For most basic problems, the idea is to "peel off the $k+1$th summand" and then use the inductive hypothesis appropriately, etc. I'll give you an example concerning your problem specifically (since you have already accepted an answer, I imagine you have already proved the result).
You are trying to show that
$$
2+4+6+\cdots+2n=n^2+n\tag{1}
$$ for all $n\geq 1$, where $n\in\mathbb{Z^+}$. Notice that we can represent $(1)$ by using $\Sigma$-notation:
$$
\sum_{i=1}^n 2i=n^2+n.\tag{2}
$$
Thus, we are really trying to prove that $(2)$ holds for all $n\in\mathbb{Z^+}$. To this end, let $P(n)$ denote the statement
$$
P(n) : \sum_{i=1}^n 2i=n^2+n.
$$
Fix some $k\geq 1$ and assume $P(k)$ to be true; that is,
$$
P(k) : \sum_{i=1}^k 2i=k^2+k
$$
holds. To be shown is that $P(k+1)$, where
$$
P(k+1) : \sum_{i=1}^{k+1} 2i=(k+1)^2+(k+1),
$$
follows.
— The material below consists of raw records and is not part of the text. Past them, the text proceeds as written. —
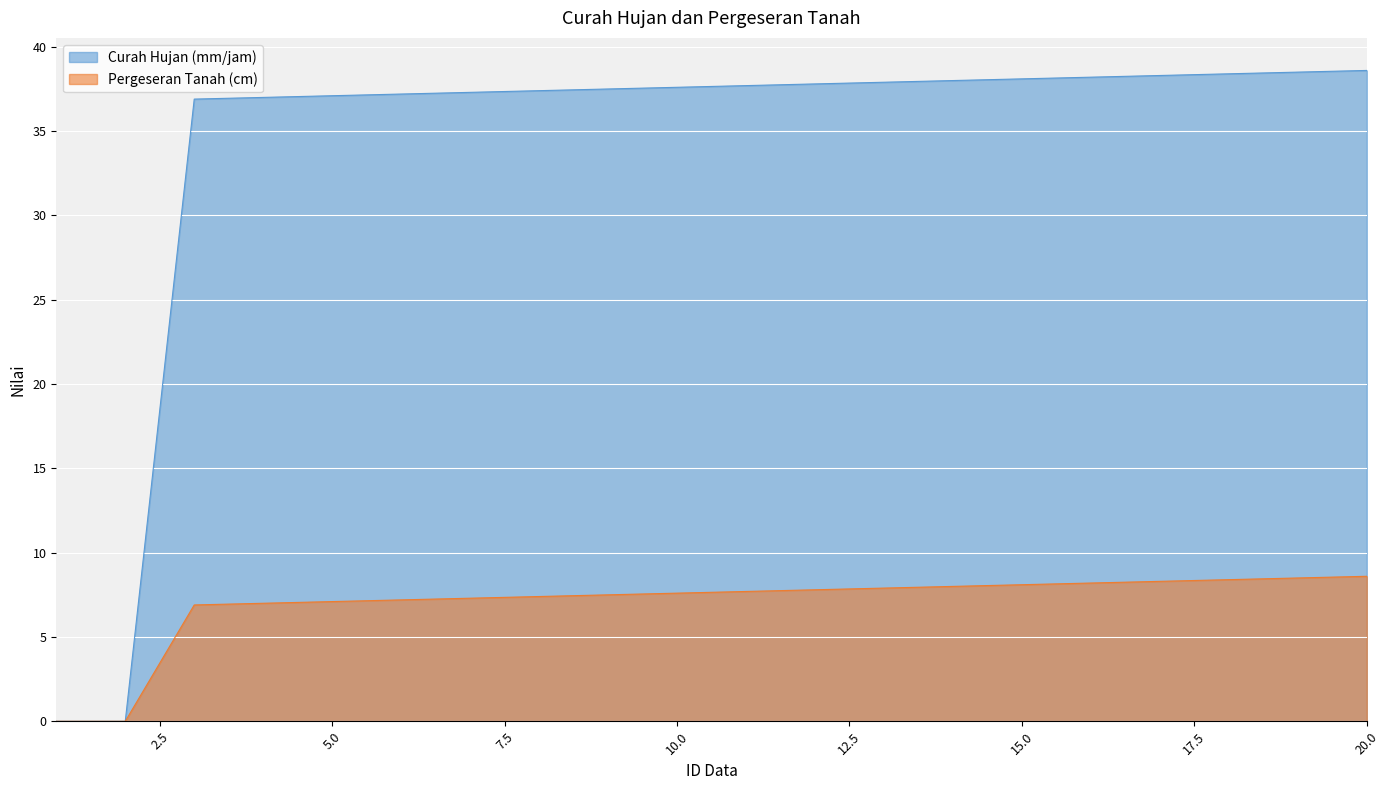

List the series in order of their peak value, highest first.

Curah Hujan (mm/jam), Pergeseran Tanah (cm)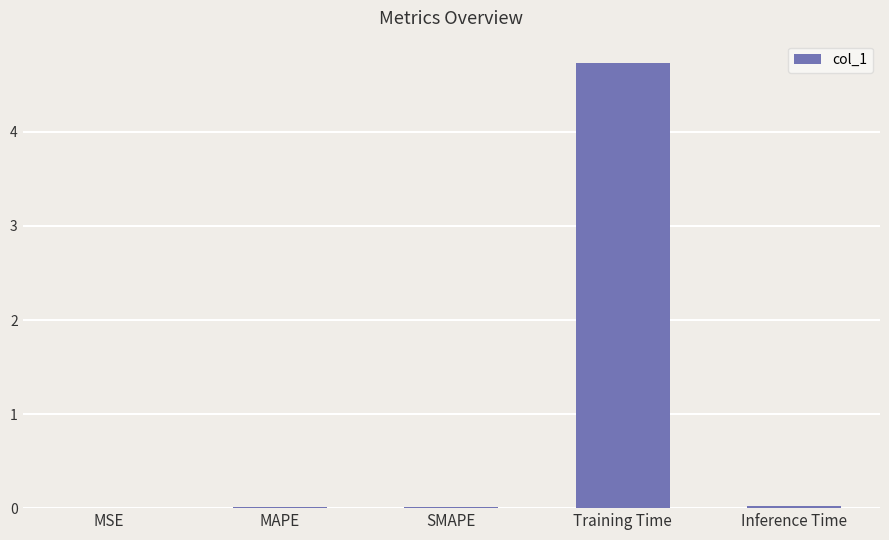

What is the sum of all values?

4.8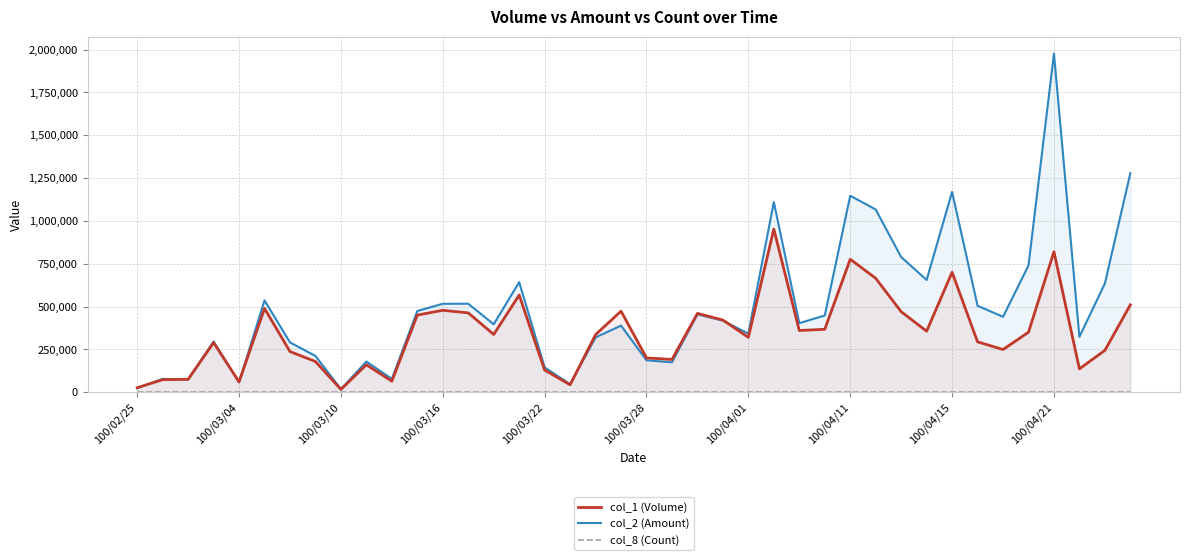

At which category is the sum across all series the highest?

100/04/21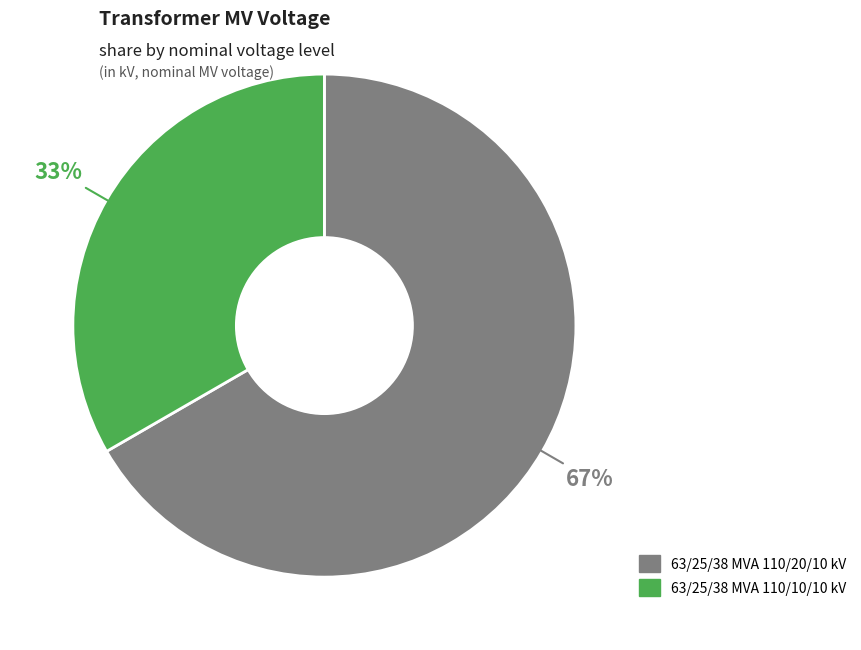

What percentage is the 63/25/38 MVA 110/10/10 kV slice, to the nearest percent?

33%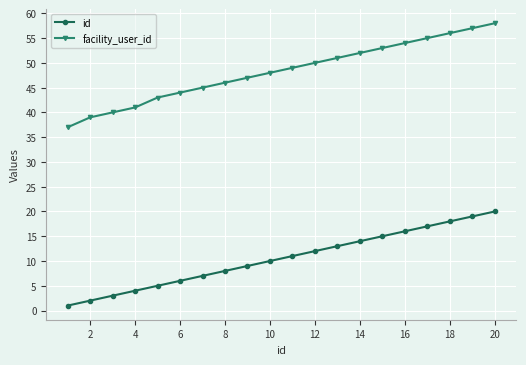

Which series has the largest total across all categories?

facility_user_id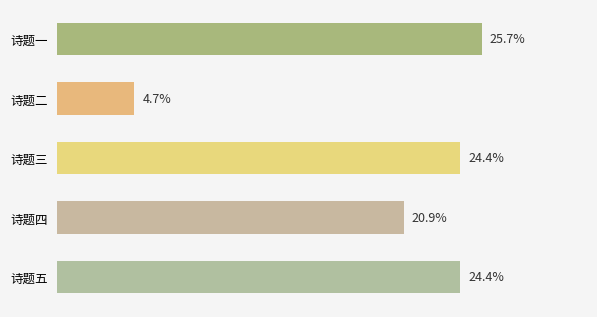

What is the label of the 4th bar from the bottom?

诗题二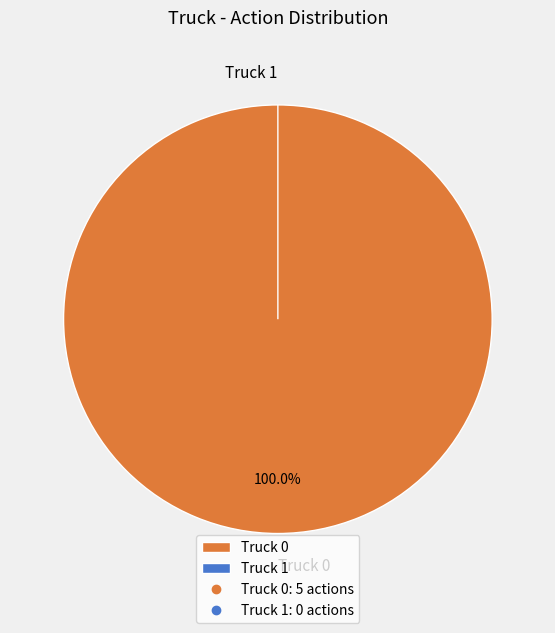

What percentage is the Truck 0 slice, to the nearest percent?

100%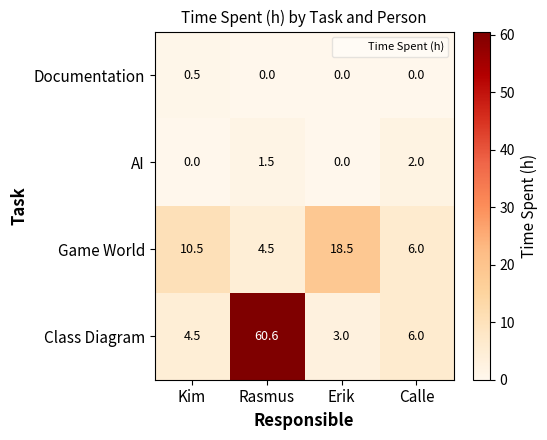

Which series has the largest total across all categories?

Class Diagram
Beginning with the left-hand side of $P(k+1)$,
\begin{align}
\sum_{i=1}^{k+1} 2i &= \underbrace{\sum_{i=1}^k 2i + 2(k+1)}_{\text{"peel off the $k+1$th summand"}}\tag{by definition of $\Sigma$}\\[1em]
&= (k^2+k) + 2(k+1)\tag{by $P(k)$, the ind. hyp.}\\[1em]
&= (k+1)^2+(k+1),\tag{manipulate expression}
\end{align}
we end up with the right-hand side of $P(k+1)$.
Thus, by mathematical induction, the statement $P(n)$ holds for all $n\geq 1$. $\blacksquare$